Required work: Once you find a line containing the word "Courtyard" in the entries below, copy it.

[Plain-text engineering files]

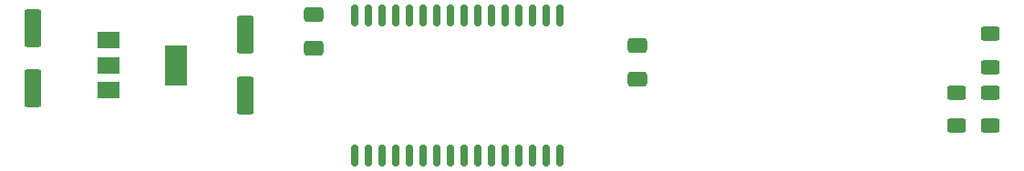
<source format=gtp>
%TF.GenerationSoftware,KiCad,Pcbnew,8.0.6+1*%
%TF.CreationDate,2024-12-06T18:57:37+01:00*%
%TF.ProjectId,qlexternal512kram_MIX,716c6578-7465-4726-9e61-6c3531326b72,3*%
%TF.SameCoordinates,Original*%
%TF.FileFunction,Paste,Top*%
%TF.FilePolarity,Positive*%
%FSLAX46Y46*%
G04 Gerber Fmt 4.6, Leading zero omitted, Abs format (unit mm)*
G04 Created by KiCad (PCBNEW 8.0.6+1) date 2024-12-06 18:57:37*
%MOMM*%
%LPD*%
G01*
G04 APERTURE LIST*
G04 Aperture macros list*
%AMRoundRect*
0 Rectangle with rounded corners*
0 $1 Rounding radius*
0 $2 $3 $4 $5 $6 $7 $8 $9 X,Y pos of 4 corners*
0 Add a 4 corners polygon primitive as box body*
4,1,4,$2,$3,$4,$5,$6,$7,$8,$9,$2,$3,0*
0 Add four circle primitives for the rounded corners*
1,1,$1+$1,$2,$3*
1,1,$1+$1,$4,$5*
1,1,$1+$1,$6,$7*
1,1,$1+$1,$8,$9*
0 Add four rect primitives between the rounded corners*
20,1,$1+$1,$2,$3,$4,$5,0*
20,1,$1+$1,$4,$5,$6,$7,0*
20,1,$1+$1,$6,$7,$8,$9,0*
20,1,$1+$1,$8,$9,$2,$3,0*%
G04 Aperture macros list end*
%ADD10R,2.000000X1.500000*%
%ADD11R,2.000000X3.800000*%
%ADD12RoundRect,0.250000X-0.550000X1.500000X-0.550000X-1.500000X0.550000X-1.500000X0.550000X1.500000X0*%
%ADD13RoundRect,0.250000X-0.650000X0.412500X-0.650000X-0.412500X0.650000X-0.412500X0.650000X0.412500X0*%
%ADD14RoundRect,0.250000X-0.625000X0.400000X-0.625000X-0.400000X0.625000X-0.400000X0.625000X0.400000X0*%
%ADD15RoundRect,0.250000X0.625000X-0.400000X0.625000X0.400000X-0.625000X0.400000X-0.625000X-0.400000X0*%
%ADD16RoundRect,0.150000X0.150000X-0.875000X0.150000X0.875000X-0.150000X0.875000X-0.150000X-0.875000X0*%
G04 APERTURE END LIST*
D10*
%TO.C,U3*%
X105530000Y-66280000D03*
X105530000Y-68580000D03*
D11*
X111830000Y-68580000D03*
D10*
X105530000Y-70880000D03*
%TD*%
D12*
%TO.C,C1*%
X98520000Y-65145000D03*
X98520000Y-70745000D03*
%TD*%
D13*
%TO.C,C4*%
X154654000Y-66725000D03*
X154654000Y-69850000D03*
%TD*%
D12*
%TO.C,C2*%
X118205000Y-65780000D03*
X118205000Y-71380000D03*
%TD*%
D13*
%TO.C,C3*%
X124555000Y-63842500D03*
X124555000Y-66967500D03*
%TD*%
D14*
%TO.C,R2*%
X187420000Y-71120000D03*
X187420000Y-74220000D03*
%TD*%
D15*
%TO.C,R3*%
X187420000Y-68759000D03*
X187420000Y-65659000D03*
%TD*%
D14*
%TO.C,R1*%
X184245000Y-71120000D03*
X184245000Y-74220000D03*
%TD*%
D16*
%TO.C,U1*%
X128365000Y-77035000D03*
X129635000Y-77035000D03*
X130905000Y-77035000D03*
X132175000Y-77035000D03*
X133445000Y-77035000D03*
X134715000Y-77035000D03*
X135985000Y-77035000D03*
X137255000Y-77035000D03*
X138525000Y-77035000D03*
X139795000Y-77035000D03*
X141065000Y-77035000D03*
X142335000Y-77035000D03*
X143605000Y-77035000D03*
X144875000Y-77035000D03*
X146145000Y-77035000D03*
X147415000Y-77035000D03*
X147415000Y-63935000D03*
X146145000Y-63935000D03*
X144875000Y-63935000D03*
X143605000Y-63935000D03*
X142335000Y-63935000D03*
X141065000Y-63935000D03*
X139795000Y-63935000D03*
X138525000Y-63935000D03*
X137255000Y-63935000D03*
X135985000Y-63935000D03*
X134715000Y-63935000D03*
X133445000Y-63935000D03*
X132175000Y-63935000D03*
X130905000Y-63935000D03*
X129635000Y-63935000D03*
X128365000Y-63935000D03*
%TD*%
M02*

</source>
* * *
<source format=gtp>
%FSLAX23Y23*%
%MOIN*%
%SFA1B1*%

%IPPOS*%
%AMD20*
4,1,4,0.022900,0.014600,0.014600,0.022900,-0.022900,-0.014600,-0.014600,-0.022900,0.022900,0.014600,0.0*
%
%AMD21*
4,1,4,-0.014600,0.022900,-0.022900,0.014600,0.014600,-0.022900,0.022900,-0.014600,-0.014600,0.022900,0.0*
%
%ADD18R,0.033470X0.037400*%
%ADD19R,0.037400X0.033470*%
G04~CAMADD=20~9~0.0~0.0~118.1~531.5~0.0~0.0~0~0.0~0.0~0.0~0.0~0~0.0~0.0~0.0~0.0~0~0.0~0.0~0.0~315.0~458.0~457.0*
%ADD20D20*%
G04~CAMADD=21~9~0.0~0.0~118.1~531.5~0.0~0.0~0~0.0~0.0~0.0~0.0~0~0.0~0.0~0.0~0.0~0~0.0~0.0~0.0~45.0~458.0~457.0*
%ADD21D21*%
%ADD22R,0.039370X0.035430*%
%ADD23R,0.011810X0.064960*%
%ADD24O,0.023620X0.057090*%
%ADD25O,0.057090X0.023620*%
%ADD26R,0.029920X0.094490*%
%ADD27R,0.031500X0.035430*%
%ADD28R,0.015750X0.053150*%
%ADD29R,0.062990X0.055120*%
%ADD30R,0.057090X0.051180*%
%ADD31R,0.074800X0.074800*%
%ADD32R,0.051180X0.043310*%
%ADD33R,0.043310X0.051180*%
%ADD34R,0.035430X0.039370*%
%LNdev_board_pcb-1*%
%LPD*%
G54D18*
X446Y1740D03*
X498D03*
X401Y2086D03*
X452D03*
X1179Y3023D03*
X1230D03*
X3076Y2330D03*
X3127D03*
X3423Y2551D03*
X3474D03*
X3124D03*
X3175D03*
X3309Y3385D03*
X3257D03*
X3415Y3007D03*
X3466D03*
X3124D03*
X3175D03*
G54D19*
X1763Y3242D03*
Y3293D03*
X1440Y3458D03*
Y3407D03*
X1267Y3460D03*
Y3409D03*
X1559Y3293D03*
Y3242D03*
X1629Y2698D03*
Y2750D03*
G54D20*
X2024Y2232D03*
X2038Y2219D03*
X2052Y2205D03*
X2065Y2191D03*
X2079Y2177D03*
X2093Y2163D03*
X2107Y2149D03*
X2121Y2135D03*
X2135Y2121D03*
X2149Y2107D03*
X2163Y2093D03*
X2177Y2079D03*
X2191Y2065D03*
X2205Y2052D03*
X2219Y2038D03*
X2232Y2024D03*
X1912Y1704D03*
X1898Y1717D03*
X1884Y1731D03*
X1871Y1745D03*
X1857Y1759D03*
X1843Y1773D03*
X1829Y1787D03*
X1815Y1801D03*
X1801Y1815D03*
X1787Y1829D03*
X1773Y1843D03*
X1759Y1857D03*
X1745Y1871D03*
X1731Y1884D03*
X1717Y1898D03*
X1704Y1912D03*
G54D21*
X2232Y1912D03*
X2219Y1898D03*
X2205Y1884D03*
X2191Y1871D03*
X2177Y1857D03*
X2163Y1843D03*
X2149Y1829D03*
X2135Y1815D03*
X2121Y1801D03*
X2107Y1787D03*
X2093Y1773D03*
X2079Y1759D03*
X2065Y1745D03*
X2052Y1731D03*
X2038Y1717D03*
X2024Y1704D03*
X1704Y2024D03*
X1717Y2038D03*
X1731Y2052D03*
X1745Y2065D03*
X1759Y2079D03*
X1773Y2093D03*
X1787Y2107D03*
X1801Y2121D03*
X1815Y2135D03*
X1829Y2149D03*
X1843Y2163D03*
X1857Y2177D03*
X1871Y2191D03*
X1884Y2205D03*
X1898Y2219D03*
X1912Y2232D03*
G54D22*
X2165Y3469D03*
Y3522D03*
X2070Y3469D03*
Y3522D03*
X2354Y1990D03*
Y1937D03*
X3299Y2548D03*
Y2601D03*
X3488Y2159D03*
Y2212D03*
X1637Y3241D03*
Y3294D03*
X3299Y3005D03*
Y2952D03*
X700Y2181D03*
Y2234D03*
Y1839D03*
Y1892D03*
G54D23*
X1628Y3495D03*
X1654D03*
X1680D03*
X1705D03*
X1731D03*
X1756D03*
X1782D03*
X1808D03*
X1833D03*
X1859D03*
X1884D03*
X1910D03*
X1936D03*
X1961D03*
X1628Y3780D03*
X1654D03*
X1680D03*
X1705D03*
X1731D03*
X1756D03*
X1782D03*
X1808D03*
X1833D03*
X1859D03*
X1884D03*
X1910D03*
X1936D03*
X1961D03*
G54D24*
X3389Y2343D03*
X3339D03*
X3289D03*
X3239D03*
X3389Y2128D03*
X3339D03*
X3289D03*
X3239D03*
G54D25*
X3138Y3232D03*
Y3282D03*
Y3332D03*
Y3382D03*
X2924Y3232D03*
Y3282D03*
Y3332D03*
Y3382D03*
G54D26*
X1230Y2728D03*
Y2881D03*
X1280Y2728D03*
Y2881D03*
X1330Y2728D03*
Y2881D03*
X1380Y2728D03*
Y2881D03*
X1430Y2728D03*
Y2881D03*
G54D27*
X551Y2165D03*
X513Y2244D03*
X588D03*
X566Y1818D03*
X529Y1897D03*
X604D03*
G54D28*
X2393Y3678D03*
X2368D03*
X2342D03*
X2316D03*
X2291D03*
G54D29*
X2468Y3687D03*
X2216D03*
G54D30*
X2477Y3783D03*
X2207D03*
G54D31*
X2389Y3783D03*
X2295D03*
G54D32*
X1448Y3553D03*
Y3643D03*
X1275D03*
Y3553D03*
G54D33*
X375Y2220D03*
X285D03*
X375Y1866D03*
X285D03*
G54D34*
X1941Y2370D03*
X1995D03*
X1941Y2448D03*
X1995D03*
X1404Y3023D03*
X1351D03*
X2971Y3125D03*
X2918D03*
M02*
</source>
* * *
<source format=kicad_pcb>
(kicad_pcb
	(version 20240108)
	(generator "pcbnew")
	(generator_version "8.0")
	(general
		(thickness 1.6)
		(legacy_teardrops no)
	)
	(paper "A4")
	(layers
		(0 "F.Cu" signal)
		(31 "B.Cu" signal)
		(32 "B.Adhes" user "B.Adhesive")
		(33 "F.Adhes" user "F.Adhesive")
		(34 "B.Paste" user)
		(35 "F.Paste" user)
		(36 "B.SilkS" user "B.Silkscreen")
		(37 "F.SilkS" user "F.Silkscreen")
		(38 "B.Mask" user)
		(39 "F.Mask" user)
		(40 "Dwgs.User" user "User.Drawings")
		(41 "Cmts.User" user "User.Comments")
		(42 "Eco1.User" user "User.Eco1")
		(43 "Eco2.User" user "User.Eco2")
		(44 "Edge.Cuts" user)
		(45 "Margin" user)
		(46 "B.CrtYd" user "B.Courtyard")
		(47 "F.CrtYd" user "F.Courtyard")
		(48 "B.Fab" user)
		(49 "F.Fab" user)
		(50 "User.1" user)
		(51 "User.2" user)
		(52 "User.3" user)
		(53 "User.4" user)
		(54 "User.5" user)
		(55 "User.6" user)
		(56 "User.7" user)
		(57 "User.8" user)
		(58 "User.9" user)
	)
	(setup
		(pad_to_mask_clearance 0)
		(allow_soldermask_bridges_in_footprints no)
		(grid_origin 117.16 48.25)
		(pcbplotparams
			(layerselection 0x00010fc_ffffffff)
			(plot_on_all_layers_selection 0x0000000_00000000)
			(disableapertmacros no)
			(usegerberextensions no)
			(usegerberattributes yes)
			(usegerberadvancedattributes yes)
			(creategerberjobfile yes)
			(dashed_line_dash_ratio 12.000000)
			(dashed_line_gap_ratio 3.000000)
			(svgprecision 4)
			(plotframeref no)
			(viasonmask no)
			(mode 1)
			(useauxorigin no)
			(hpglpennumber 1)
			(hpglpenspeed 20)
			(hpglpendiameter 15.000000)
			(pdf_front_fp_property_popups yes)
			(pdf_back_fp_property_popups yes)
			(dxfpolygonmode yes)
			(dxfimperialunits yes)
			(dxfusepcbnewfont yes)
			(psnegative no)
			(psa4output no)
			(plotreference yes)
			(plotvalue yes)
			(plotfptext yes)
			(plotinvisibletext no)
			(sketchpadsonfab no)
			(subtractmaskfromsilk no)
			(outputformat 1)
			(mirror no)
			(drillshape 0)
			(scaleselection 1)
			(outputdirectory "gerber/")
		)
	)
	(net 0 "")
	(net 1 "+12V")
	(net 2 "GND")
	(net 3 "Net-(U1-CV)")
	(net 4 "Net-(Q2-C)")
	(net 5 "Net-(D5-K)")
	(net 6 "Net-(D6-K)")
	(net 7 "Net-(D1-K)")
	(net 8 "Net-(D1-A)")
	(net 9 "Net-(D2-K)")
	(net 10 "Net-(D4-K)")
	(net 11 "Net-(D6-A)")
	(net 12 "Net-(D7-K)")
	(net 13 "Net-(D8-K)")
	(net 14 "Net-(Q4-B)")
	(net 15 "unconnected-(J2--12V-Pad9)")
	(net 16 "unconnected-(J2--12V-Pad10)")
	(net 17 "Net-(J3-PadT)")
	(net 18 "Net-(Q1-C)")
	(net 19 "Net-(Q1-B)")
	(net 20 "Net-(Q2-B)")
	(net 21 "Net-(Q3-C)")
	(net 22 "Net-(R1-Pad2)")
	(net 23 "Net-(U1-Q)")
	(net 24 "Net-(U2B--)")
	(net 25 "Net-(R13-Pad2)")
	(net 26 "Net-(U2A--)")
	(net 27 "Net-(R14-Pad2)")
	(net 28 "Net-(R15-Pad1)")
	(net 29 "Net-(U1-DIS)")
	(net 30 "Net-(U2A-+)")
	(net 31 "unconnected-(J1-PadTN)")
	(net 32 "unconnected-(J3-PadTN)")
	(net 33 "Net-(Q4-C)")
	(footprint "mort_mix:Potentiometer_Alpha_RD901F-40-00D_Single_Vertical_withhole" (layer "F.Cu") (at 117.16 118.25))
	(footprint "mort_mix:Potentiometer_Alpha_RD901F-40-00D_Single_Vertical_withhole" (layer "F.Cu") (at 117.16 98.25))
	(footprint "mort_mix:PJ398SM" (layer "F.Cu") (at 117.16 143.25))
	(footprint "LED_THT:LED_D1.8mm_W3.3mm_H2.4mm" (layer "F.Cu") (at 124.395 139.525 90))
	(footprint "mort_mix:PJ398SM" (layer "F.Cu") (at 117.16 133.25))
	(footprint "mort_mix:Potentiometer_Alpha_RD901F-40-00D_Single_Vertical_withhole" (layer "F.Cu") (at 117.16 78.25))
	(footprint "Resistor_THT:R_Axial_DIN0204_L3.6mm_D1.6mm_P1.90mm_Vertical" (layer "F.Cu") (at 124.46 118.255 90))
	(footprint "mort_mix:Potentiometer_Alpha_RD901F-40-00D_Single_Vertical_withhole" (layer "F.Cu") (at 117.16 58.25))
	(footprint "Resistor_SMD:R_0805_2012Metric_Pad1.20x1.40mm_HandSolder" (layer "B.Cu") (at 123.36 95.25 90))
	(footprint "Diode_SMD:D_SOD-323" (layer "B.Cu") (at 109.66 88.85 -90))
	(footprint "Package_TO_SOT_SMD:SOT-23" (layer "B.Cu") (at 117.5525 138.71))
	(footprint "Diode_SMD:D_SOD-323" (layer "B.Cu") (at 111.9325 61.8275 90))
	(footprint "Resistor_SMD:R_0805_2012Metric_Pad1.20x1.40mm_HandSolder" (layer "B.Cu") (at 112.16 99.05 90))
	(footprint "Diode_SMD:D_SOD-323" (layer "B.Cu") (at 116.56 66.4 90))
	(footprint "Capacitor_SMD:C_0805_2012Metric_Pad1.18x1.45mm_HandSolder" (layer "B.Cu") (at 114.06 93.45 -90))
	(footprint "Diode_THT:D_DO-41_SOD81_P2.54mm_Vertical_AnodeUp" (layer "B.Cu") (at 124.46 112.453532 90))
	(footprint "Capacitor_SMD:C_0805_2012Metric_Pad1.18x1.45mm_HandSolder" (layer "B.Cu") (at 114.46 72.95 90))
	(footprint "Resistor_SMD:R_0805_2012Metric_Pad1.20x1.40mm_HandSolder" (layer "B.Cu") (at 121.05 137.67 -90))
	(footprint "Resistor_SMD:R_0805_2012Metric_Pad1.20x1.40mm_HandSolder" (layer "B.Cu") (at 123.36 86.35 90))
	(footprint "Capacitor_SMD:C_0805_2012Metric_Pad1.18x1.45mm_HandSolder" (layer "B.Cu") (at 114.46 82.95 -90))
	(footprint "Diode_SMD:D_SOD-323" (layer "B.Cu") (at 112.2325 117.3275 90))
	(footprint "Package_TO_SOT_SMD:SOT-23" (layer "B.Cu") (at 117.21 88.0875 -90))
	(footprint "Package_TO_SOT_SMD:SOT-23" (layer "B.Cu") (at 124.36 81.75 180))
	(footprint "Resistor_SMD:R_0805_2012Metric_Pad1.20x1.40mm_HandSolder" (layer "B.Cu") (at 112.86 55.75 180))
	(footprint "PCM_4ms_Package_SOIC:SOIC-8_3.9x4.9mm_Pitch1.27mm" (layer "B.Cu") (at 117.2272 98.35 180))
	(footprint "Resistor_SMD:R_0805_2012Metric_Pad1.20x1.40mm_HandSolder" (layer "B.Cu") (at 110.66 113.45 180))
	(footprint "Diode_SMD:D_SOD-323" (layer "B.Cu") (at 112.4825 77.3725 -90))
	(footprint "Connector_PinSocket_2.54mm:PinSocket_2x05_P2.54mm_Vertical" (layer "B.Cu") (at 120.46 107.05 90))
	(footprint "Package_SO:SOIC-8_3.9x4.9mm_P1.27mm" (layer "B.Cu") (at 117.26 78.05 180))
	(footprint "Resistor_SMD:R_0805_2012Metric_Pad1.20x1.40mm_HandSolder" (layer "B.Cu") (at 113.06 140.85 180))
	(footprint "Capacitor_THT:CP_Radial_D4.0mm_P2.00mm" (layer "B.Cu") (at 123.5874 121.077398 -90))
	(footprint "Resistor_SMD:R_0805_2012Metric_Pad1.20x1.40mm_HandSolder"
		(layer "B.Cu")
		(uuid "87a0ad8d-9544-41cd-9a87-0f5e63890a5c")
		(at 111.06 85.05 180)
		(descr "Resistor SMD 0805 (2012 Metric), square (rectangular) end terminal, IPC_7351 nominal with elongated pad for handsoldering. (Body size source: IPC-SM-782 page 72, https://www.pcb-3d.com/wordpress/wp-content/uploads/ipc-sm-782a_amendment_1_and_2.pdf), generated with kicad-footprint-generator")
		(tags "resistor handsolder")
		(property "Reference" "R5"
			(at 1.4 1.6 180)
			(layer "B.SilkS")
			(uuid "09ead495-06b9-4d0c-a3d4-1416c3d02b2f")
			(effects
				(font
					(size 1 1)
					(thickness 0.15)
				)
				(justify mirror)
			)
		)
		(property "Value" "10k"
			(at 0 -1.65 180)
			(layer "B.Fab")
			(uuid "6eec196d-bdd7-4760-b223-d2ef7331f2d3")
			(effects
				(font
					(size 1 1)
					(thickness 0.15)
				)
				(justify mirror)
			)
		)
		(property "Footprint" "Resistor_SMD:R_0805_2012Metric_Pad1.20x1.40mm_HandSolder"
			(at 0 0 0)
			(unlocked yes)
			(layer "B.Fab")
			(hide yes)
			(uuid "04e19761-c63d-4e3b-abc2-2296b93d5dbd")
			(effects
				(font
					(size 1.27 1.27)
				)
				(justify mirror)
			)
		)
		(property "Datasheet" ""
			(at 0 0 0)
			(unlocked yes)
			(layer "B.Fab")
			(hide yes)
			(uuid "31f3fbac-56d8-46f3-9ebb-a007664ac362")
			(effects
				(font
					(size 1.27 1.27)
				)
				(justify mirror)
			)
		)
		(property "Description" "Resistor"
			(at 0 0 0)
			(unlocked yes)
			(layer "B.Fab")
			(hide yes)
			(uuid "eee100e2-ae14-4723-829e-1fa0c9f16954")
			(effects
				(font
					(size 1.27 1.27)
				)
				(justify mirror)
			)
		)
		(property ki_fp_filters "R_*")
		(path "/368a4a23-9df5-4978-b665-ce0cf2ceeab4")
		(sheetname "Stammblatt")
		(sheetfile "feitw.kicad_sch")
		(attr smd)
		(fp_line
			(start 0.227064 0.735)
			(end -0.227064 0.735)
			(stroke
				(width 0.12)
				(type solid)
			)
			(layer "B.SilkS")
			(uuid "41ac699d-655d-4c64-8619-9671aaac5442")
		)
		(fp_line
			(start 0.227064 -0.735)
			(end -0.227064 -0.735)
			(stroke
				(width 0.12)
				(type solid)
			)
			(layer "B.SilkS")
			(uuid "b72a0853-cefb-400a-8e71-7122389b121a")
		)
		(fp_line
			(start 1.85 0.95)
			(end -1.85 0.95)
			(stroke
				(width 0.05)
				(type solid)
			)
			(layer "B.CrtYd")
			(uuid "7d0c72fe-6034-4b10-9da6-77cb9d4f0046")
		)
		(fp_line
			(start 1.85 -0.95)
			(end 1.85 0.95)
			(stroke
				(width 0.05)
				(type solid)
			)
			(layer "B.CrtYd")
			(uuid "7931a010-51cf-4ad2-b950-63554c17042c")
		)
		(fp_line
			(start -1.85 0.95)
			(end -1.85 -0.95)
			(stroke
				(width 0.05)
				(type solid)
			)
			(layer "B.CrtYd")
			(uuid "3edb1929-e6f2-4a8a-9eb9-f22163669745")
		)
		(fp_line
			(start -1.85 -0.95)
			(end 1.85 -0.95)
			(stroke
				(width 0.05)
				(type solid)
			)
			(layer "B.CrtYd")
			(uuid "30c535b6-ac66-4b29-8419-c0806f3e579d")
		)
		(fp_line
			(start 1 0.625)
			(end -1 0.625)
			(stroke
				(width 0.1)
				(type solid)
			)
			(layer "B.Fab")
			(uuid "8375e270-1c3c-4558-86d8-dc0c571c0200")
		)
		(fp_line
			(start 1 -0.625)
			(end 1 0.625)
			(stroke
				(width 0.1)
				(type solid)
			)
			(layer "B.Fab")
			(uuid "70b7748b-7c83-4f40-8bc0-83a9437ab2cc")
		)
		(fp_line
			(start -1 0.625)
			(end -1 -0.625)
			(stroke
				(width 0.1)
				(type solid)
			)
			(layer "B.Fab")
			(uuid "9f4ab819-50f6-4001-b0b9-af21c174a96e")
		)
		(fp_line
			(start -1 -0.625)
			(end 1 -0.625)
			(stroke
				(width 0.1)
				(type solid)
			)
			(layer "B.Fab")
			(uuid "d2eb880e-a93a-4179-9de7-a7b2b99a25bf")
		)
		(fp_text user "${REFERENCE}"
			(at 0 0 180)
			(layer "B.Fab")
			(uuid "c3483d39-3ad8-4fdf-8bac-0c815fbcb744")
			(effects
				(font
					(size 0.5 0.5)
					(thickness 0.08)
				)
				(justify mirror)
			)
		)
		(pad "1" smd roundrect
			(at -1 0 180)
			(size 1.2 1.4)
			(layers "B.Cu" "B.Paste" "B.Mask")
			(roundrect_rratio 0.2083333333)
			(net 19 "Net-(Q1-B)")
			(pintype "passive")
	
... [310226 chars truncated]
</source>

Your solution:
		(46 "B.CrtYd" user "B.Courtyard")
		(47 "F.CrtYd" user "F.Courtyard")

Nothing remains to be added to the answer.